Extracted data entries:
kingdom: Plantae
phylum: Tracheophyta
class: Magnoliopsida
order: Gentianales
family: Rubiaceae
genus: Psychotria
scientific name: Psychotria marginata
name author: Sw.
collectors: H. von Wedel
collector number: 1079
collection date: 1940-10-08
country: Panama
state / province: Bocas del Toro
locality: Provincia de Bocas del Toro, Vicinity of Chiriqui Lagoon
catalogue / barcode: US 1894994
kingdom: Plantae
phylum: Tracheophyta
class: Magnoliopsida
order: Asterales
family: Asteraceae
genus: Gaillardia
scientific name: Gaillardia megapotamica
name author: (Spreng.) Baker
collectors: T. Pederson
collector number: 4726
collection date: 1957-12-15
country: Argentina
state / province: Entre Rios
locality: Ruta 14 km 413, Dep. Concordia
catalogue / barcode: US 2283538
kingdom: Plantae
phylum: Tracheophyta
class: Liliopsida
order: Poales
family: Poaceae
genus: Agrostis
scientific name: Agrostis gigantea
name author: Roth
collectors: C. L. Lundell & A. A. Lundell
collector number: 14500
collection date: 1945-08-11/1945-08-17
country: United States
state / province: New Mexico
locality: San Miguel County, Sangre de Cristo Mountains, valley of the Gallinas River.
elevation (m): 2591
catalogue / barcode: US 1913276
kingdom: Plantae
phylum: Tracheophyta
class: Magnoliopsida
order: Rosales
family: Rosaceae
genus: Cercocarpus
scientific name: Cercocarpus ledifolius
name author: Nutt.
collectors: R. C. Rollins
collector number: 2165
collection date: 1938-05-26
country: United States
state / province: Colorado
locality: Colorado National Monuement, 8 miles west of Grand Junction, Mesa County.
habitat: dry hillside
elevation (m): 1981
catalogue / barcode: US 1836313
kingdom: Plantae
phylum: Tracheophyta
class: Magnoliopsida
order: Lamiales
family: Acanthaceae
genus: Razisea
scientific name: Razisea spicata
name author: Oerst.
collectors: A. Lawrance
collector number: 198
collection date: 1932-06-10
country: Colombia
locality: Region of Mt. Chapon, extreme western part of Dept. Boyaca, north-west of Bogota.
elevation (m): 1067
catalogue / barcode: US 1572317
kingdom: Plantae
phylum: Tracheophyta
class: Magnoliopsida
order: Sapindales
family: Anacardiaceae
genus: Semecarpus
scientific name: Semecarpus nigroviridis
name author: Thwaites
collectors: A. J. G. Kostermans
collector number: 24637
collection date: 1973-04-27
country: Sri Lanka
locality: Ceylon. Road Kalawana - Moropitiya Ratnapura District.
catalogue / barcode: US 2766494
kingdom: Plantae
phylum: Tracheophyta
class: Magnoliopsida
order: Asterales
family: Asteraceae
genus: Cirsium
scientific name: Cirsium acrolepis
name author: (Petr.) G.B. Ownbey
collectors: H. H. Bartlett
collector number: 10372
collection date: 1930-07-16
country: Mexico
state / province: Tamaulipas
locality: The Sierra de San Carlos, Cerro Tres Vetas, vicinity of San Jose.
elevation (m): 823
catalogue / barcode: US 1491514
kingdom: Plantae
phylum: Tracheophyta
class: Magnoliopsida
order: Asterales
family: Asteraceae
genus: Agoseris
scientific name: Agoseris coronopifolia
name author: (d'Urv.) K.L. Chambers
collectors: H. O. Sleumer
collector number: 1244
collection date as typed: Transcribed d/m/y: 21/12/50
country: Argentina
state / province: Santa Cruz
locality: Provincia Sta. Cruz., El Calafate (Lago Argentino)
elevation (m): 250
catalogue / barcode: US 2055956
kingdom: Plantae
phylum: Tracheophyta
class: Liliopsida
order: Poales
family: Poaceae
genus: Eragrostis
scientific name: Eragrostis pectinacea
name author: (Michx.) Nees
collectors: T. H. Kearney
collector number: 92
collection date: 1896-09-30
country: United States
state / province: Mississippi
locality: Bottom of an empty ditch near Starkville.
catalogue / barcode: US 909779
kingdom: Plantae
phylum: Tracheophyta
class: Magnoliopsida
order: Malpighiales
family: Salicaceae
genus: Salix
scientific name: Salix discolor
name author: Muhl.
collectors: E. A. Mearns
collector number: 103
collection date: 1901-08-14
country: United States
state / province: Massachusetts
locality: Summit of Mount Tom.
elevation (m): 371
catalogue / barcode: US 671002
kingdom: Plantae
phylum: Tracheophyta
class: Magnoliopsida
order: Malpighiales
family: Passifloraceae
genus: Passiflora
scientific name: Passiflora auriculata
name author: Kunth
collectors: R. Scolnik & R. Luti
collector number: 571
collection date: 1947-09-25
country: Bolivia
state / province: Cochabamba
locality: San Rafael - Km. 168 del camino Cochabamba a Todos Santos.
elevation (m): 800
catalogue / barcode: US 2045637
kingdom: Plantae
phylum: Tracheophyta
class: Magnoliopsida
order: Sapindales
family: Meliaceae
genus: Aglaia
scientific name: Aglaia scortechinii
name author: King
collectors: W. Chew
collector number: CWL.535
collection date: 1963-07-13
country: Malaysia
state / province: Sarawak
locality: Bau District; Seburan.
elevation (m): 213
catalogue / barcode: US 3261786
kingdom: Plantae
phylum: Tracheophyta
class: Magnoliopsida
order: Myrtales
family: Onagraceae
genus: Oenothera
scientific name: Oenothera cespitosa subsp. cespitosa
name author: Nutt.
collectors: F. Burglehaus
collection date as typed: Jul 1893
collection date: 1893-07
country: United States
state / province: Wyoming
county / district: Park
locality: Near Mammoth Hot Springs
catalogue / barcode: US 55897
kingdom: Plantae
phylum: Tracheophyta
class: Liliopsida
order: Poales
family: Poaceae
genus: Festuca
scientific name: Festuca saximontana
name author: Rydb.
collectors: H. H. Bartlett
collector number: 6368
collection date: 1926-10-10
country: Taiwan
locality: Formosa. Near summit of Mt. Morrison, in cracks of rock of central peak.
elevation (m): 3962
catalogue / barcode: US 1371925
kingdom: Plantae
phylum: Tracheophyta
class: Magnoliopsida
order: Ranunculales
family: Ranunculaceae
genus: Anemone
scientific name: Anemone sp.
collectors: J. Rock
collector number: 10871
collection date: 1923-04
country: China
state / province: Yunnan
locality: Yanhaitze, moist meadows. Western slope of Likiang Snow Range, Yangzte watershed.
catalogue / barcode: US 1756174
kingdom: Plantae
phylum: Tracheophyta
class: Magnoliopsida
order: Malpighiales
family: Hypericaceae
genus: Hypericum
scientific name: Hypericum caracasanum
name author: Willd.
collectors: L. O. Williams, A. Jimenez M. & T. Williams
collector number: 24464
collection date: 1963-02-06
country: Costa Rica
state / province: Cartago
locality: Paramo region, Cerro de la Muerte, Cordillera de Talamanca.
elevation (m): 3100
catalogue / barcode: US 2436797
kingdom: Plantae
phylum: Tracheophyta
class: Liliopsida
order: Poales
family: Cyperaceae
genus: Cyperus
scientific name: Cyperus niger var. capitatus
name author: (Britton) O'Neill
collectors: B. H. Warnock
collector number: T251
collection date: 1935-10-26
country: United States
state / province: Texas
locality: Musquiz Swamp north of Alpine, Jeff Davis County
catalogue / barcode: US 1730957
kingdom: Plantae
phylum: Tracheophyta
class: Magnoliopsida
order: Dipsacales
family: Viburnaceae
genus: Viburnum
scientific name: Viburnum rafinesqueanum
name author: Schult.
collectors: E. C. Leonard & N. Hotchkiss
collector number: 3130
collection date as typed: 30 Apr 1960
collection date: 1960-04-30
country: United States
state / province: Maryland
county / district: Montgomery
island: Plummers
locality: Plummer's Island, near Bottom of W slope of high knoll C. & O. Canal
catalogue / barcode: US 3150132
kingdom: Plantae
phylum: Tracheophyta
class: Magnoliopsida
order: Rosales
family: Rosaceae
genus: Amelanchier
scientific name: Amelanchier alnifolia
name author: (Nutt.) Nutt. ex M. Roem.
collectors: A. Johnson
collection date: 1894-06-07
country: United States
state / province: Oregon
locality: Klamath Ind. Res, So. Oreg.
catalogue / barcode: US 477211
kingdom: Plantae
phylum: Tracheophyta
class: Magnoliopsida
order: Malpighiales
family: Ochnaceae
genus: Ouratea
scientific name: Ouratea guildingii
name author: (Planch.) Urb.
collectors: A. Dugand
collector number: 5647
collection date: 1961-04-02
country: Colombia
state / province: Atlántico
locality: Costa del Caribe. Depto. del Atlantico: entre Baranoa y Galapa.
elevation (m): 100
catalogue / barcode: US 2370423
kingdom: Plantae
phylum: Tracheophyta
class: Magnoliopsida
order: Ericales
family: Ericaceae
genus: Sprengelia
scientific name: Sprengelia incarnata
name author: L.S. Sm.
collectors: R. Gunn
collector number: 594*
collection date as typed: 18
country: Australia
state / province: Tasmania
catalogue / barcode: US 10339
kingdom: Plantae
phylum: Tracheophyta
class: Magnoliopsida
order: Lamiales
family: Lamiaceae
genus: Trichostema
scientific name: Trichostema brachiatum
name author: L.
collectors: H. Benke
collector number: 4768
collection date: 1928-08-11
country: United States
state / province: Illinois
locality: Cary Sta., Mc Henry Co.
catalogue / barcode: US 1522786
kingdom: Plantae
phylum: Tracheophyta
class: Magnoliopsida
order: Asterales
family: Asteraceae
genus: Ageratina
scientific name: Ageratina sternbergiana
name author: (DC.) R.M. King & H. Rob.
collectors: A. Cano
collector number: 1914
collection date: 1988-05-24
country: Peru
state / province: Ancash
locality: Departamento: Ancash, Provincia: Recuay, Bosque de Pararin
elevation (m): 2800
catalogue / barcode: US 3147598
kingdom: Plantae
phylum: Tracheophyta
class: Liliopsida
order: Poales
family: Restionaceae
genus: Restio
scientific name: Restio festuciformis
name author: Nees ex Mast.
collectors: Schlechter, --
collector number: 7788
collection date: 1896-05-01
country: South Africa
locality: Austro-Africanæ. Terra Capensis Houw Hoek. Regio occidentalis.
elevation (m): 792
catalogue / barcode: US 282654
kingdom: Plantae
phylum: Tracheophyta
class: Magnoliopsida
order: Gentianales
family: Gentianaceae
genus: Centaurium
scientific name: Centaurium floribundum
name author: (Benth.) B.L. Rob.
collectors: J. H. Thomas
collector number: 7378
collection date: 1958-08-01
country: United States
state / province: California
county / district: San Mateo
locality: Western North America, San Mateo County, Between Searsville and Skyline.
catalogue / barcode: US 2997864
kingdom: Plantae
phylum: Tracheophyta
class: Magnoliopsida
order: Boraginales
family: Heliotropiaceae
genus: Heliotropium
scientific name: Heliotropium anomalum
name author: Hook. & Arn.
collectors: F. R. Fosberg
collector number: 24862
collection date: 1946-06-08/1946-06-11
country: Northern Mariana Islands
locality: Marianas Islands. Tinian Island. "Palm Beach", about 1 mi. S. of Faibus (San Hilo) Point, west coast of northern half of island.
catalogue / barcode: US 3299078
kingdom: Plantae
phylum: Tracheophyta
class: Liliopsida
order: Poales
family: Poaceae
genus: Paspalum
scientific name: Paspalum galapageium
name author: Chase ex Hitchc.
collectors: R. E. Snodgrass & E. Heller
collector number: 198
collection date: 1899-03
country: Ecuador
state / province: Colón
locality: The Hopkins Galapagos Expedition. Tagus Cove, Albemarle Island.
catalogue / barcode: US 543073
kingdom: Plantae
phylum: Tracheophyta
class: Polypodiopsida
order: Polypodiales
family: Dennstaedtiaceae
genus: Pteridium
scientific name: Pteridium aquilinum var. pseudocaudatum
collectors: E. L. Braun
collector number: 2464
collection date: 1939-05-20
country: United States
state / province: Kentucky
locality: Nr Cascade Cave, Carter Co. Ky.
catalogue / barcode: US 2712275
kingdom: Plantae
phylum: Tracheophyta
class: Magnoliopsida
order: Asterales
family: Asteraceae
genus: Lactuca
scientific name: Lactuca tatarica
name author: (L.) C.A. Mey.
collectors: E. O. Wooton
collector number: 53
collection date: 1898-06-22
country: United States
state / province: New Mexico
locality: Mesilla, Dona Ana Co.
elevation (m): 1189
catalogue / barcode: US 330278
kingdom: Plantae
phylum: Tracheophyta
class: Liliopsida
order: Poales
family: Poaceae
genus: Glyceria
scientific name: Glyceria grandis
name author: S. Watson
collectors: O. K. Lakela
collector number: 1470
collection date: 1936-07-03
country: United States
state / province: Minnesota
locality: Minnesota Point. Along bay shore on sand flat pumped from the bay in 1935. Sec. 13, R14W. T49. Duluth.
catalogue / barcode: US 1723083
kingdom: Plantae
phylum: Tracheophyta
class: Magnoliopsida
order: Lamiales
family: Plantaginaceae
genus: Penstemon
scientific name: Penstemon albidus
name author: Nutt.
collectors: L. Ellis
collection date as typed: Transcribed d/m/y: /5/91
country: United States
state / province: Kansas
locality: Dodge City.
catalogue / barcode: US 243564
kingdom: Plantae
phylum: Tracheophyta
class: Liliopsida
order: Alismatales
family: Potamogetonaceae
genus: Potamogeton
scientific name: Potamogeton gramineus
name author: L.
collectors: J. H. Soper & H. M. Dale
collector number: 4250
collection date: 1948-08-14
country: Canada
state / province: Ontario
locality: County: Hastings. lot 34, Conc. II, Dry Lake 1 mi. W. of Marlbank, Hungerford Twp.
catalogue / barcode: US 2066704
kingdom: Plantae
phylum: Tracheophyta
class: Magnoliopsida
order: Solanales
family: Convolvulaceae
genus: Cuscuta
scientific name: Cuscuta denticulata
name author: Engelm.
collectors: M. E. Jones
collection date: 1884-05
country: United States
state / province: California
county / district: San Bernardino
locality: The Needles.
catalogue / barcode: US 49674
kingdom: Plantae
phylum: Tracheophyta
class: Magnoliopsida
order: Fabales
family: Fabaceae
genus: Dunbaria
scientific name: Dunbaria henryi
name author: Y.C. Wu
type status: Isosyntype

**STATED EXERCISE:**
Copy out the items above word for word, from the line holding "locality: Near Mammoth Hot Springs" through the line holding "genus: Viburnum", with both of those lines included.

**ANSWER TO THIS TASK:**
locality: Near Mammoth Hot Springs
catalogue / barcode: US 55897
kingdom: Plantae
phylum: Tracheophyta
class: Liliopsida
order: Poales
family: Poaceae
genus: Festuca
scientific name: Festuca saximontana
name author: Rydb.
collectors: H. H. Bartlett
collector number: 6368
collection date: 1926-10-10
country: Taiwan
locality: Formosa. Near summit of Mt. Morrison, in cracks of rock of central peak.
elevation (m): 3962
catalogue / barcode: US 1371925
kingdom: Plantae
phylum: Tracheophyta
class: Magnoliopsida
order: Ranunculales
family: Ranunculaceae
genus: Anemone
scientific name: Anemone sp.
collectors: J. Rock
collector number: 10871
collection date: 1923-04
country: China
state / province: Yunnan
locality: Yanhaitze, moist meadows. Western slope of Likiang Snow Range, Yangzte watershed.
catalogue / barcode: US 1756174
kingdom: Plantae
phylum: Tracheophyta
class: Magnoliopsida
order: Malpighiales
family: Hypericaceae
genus: Hypericum
scientific name: Hypericum caracasanum
name author: Willd.
collectors: L. O. Williams, A. Jimenez M. & T. Williams
collector number: 24464
collection date: 1963-02-06
country: Costa Rica
state / province: Cartago
locality: Paramo region, Cerro de la Muerte, Cordillera de Talamanca.
elevation (m): 3100
catalogue / barcode: US 2436797
kingdom: Plantae
phylum: Tracheophyta
class: Liliopsida
order: Poales
family: Cyperaceae
genus: Cyperus
scientific name: Cyperus niger var. capitatus
name author: (Britton) O'Neill
collectors: B. H. Warnock
collector number: T251
collection date: 1935-10-26
country: United States
state / province: Texas
locality: Musquiz Swamp north of Alpine, Jeff Davis County
catalogue / barcode: US 1730957
kingdom: Plantae
phylum: Tracheophyta
class: Magnoliopsida
order: Dipsacales
family: Viburnaceae
genus: Viburnum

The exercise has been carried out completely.